Copy the entries exactly. Leave out any pictures.

» Data supplied:
=== Section Start ===

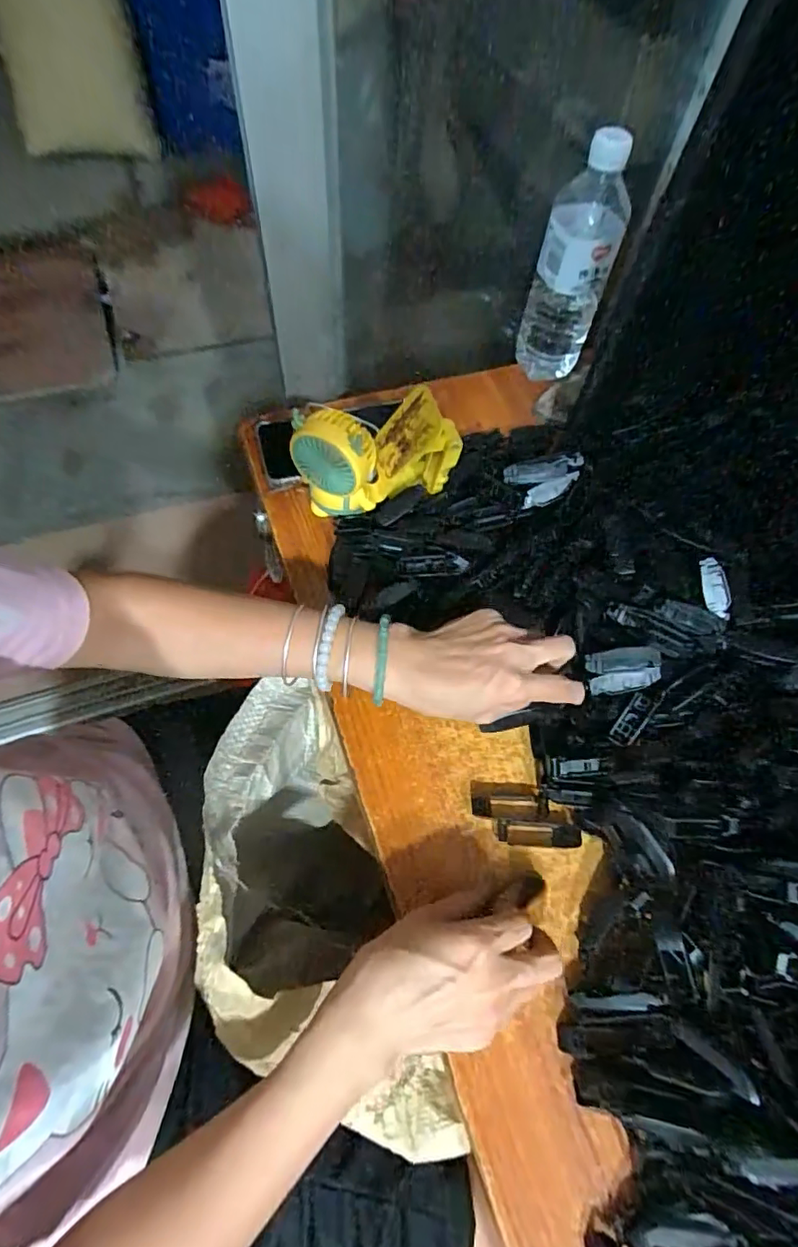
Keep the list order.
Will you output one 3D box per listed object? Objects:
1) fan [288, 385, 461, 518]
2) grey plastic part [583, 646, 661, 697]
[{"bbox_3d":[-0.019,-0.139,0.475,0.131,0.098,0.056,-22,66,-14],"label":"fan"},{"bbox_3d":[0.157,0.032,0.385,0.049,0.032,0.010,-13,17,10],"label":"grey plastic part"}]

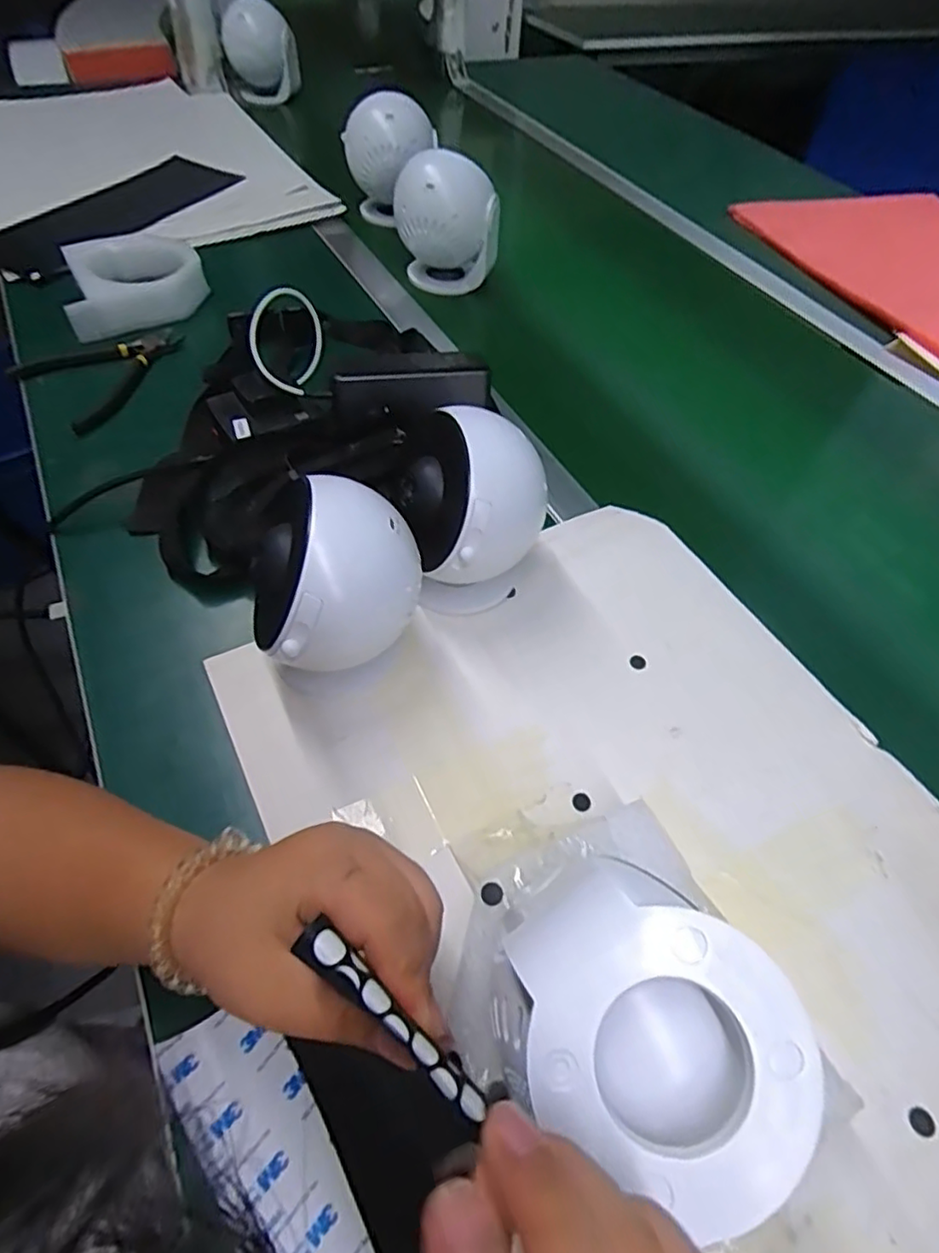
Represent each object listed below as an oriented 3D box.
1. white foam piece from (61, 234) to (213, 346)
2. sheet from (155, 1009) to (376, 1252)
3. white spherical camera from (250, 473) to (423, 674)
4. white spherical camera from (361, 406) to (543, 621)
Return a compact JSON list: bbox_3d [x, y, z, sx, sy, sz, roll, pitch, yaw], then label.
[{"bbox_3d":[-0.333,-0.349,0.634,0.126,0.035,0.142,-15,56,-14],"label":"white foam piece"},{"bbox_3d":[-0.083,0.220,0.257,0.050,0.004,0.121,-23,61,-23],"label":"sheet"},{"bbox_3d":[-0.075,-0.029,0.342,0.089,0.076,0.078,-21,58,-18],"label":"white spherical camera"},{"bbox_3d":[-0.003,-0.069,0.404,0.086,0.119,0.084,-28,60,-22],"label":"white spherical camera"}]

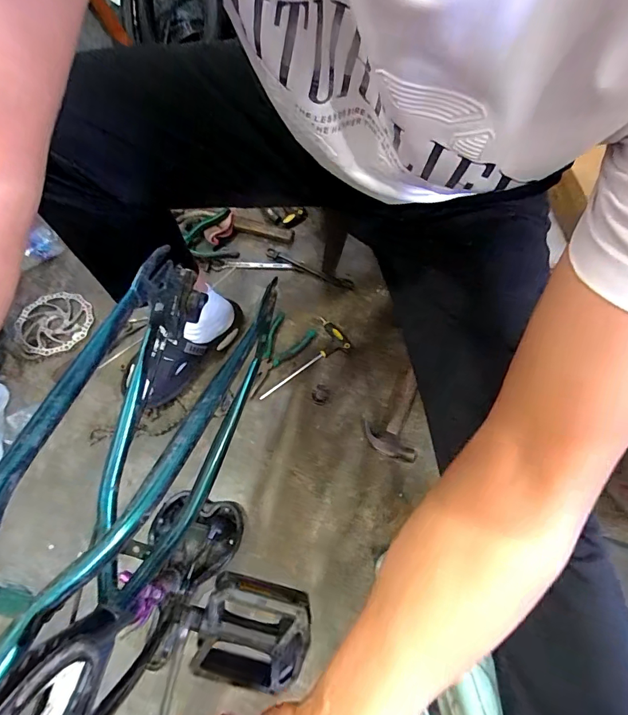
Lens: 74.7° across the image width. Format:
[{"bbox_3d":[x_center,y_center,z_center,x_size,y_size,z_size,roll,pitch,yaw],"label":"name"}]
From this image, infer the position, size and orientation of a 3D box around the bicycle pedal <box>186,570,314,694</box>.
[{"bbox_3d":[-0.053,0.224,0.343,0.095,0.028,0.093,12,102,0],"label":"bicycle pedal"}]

=== Section End ===

» Your response:
Keep the list order.
Will you output one 3D box per listed object? Objects:
1) fan [288, 385, 461, 518]
2) grey plastic part [583, 646, 661, 697]
[{"bbox_3d":[-0.019,-0.139,0.475,0.131,0.098,0.056,-22,66,-14],"label":"fan"},{"bbox_3d":[0.157,0.032,0.385,0.049,0.032,0.010,-13,17,10],"label":"grey plastic part"}]

Represent each object listed below as an oriented 3D box.
1. white foam piece from (61, 234) to (213, 346)
2. sheet from (155, 1009) to (376, 1252)
3. white spherical camera from (250, 473) to (423, 674)
4. white spherical camera from (361, 406) to (543, 621)
Return a compact JSON list: bbox_3d [x, y, z, sx, sy, sz, roll, pitch, yaw], then label.
[{"bbox_3d":[-0.333,-0.349,0.634,0.126,0.035,0.142,-15,56,-14],"label":"white foam piece"},{"bbox_3d":[-0.083,0.220,0.257,0.050,0.004,0.121,-23,61,-23],"label":"sheet"},{"bbox_3d":[-0.075,-0.029,0.342,0.089,0.076,0.078,-21,58,-18],"label":"white spherical camera"},{"bbox_3d":[-0.003,-0.069,0.404,0.086,0.119,0.084,-28,60,-22],"label":"white spherical camera"}]

Lens: 74.7° across the image width. Format:
[{"bbox_3d":[x_center,y_center,z_center,x_size,y_size,z_size,roll,pitch,yaw],"label":"name"}]
From this image, infer the position, size and orientation of a 3D box around the bicycle pedal <box>186,570,314,694</box>.
[{"bbox_3d":[-0.053,0.224,0.343,0.095,0.028,0.093,12,102,0],"label":"bicycle pedal"}]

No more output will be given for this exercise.